Can you elaborate on the bank's expansion strategies?
With digitalization transforming many aspects of modern life, it is imperative to factor this phenomenon into the distribution strategy of the bank. While the bank is in a process of crafting its distribution strategy for the year 2015, the focus shall be to further tap the potential within existing markets. The bank will endeavor to establish its base at key centers such as Dodoma and Kahama, while further broad basing our presence in Dar es Salaam, Arusha, and Mwanza. We are also keeping a close eye on regional developments related to the opening up of CAC (Capital Account Convertibility) within the East African region.
What are the main strategic points of your 2016 Vision?

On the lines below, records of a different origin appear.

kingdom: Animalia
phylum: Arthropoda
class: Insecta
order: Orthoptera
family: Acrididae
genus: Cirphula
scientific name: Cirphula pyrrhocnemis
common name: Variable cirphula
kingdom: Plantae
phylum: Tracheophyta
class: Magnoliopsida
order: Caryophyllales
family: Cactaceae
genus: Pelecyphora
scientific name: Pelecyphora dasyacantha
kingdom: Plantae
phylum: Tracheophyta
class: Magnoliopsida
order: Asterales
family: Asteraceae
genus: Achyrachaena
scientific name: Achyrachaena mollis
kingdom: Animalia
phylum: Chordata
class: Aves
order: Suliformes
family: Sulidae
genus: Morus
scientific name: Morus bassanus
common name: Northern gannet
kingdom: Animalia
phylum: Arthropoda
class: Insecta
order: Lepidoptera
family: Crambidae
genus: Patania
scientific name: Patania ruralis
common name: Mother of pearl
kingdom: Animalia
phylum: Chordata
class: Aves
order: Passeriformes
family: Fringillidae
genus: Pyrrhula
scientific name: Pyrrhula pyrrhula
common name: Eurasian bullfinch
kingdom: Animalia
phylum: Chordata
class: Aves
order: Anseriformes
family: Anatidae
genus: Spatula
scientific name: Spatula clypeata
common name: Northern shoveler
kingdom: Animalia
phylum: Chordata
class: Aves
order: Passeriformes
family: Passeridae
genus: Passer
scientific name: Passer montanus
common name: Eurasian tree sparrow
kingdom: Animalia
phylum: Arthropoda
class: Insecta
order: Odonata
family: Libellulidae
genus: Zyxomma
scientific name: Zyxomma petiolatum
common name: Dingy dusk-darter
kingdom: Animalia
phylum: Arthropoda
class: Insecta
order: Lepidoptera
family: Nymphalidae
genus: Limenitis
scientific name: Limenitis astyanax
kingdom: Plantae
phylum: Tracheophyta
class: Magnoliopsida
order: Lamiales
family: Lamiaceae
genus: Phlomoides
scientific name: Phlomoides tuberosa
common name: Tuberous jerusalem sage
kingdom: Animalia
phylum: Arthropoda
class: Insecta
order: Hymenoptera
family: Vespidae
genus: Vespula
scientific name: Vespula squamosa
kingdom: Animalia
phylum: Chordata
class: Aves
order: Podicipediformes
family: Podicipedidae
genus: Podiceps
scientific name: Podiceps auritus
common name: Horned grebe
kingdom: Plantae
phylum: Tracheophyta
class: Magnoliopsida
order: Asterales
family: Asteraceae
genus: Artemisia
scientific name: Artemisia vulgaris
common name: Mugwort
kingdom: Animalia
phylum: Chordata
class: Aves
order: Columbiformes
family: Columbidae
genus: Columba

Building upon our ability to provide a faster turnaround and a loyal customer base, the bank revamped its branch management structure earlier in 2014, to become more focused on sales. Common back office activities are being centralized so that the branches will be able to devote much of their time to understanding the needs of the customer and service them in the manner they want. We aim to be the leader in payments and also to increase our market share in CASA by 50% from the existing nearly 5% to about 7%. We have sourced a state-of-the-art 'switch' solution on an outsourcing model, to provide the right platform to not only remain contemporary with the digital world of banking, but for introducing value added digital solutions matched to the local needs, with ease of implementation. The relationship model of managing our corporate, HNI, and SE clients is expected to give us a competitive edge and boost our market share on low cost deposits. Some novel offerings for corporates and retail clients are soon to be introduced.